What is the status and purpose of the Guidance?
POCA requires a court to take account of industry guidance that has been approved by a Treasury minister when considering whether a person within the regulated sector has committed the offence of failing to report where that person knows, suspects, or has reasonable grounds for knowing or suspecting, that another person is engaged in money laundering.
Similarly, the Terrorism Act requires a court to take account of such approved industry guidance when considering whether a person within the financial sector has failed to report under that Act.
The ML Regulations also provide that a court must take account of similar industry guidance in determining whether a person or institution within the regulated sector has complied with any of the requirements of the ML Regulations.
When considering whether to take disciplinary action against an FSA-regulated firm in respect of a breach of the relevant provisions of SYSC, the FSA will have regard to whether a firm has followed relevant provisions in this guidance.
When considering whether to bring a criminal prosecution in relation to a breach of the ML Regulations, the FSA may also have regard to whether the person concerned has followed this guidance. The guidance will therefore be significant for individuals being prosecuted, or subject to regulatory action, in relation to their responsibility for firms' systems and controls and/or in relation to their personal actions: for example, why did they fail to disclose?
The guidance provides a sound basis for firms to meet their legislative and regulatory obligations when tailored by firms to their particular business risk profile. Departures from good industry practice, and the rationale for so doing, should be documented, and may have to be justified, for example to the FSA.

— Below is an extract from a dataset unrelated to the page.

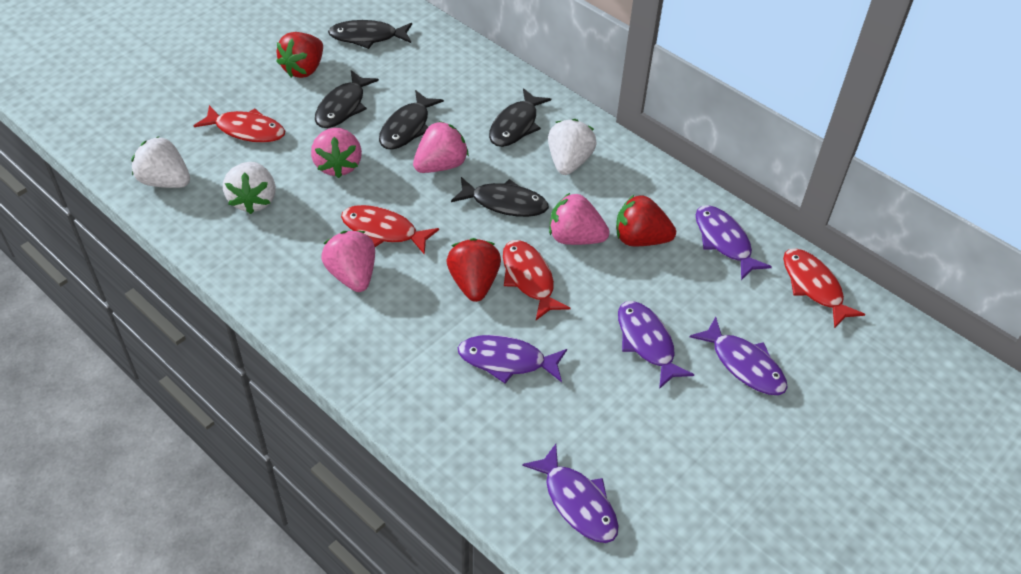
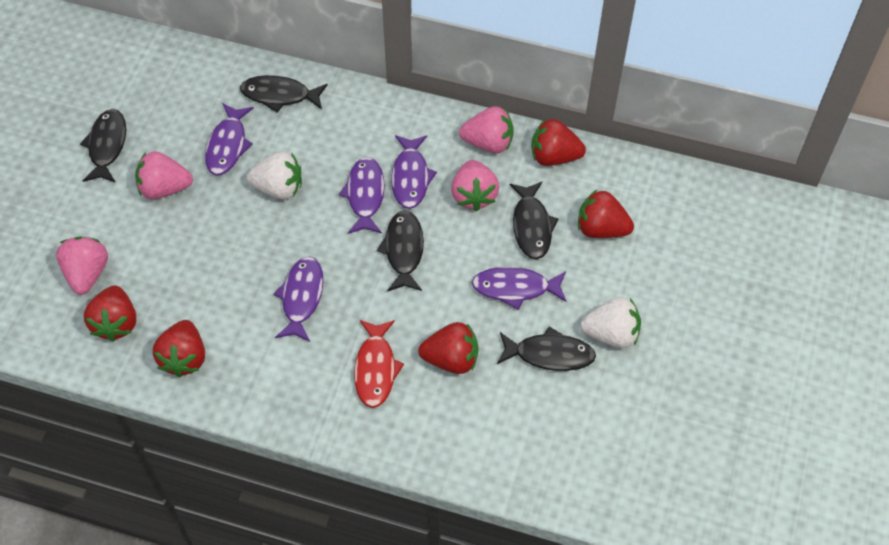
red fish: [194,105,285,143] [341,205,439,255] [503,240,570,320] [783,249,865,329] = 4 -> [354,320,404,408] = 1
red strawberry: [276,32,323,78] [447,238,501,302] [616,195,676,246] = 3 -> [84,285,136,342] [153,320,205,377] [418,322,478,374] [531,119,586,166] [578,190,634,238] = 5
white strawberry: [131,136,190,188] [223,162,276,214] [548,119,597,175] = 3 -> [247,151,302,200] [580,297,641,348] = 2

The purpose of the Guidance is to:
- outline the legal and regulatory framework for AML/CTF requirements and systems across the financial services sector;
- interpret the requirements of the relevant law and regulations, and how they may be implemented in practice;
- indicate good industry practice in AML/CTF procedures through a proportionate, risk-based approach;
- assist firms to design and implement the systems and controls necessary to mitigate the risks of the firm being used in connection with money laundering and/or the financing of terrorism.